## [EXERCISE DATA]
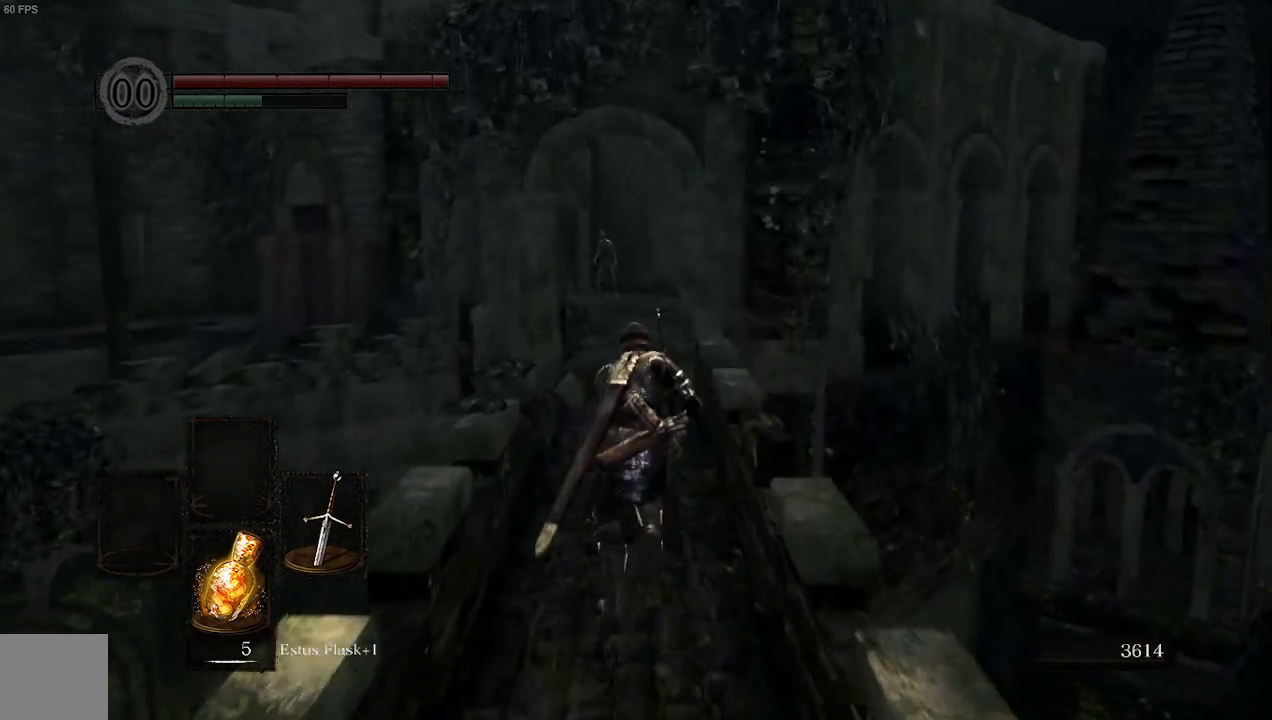
{"dt_ms": 500, "buttons": ["B"], "left_stick": "up", "right_stick": "center", "events": []}
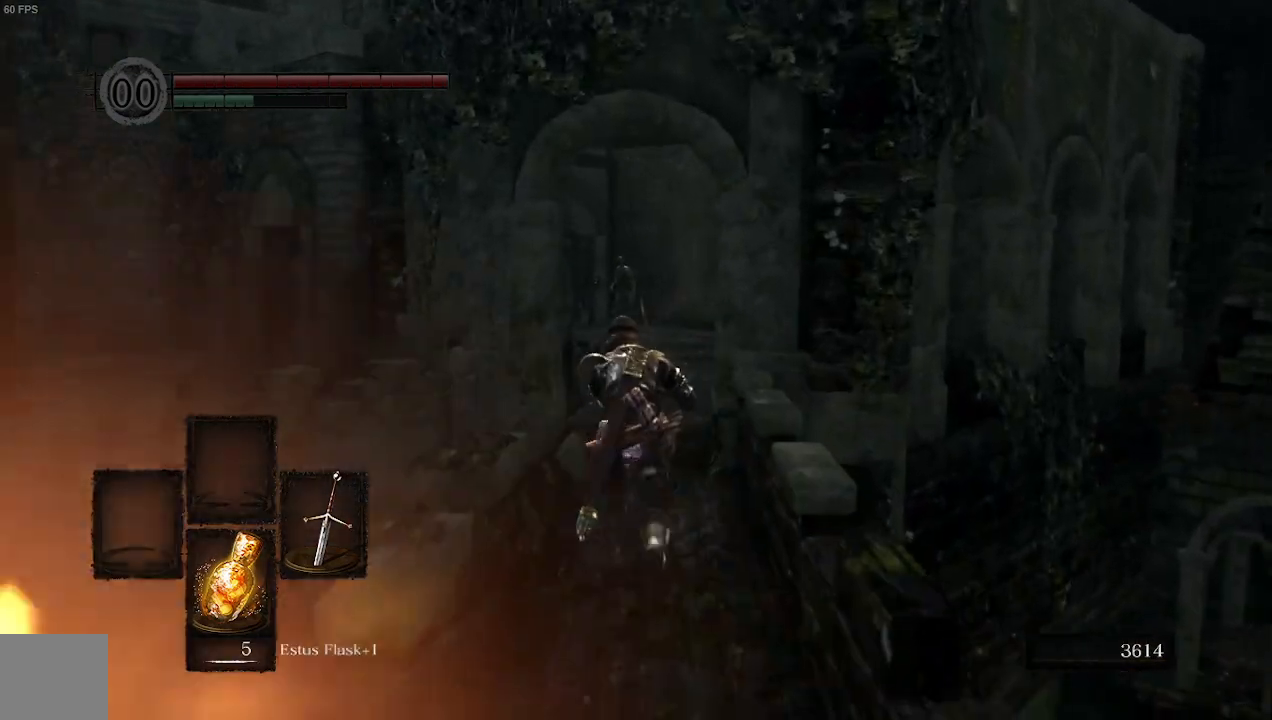
{"dt_ms": 500, "buttons": ["B"], "left_stick": "up", "right_stick": "center", "events": []}
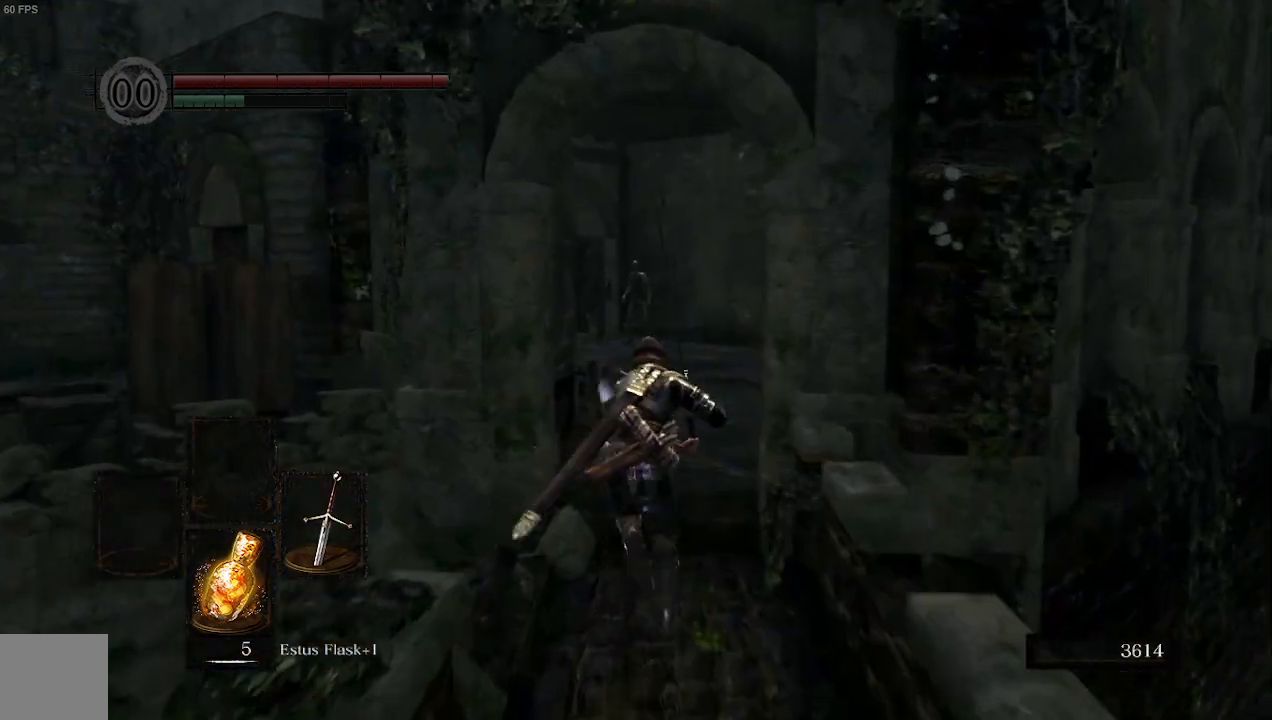
{"dt_ms": 500, "buttons": ["B"], "left_stick": "up", "right_stick": "left"}
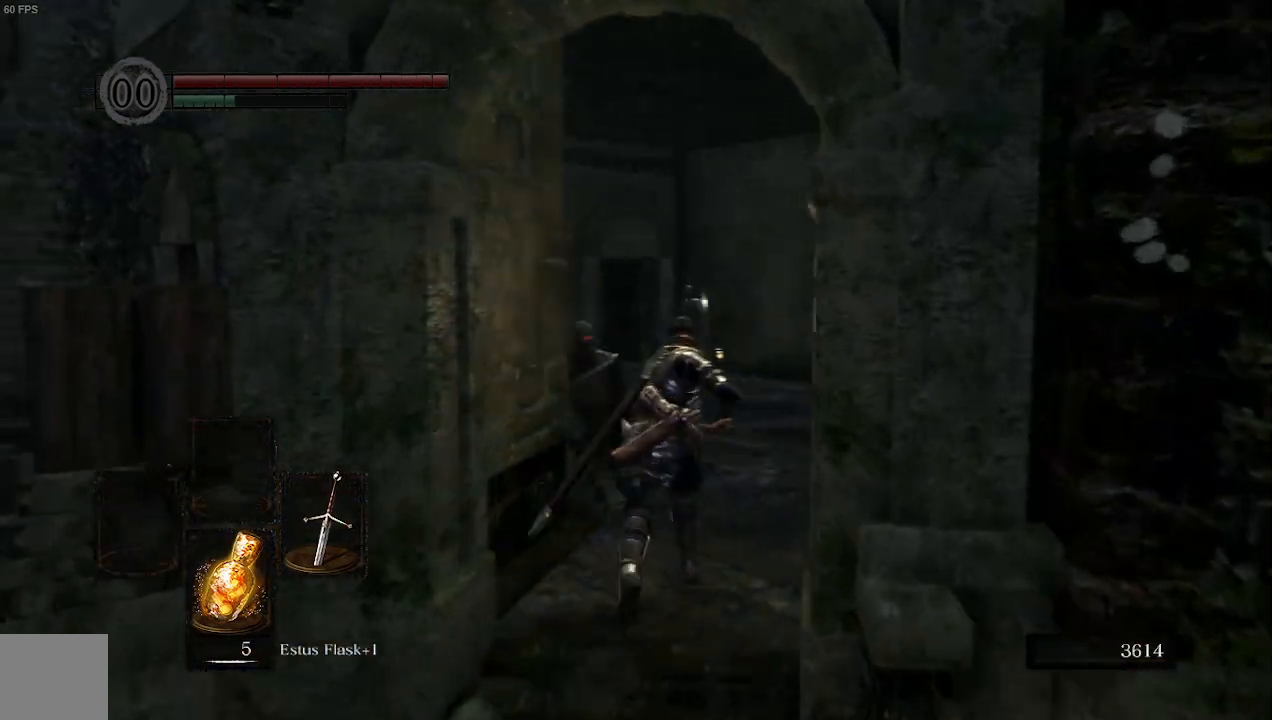
{"dt_ms": 500, "buttons": ["B"], "left_stick": "up-right", "right_stick": "left", "events": [[300, "left_stick", "up-right"]]}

## [WORK ITEM]
Copy the lines above exactly. Do not include pictures.

## [WRITTEN REPLY]
{"dt_ms": 500, "buttons": ["B"], "left_stick": "up", "right_stick": "center", "events": []}
{"dt_ms": 500, "buttons": ["B"], "left_stick": "up", "right_stick": "center", "events": []}
{"dt_ms": 500, "buttons": ["B"], "left_stick": "up", "right_stick": "left"}
{"dt_ms": 500, "buttons": ["B"], "left_stick": "up-right", "right_stick": "left", "events": [[300, "left_stick", "up-right"]]}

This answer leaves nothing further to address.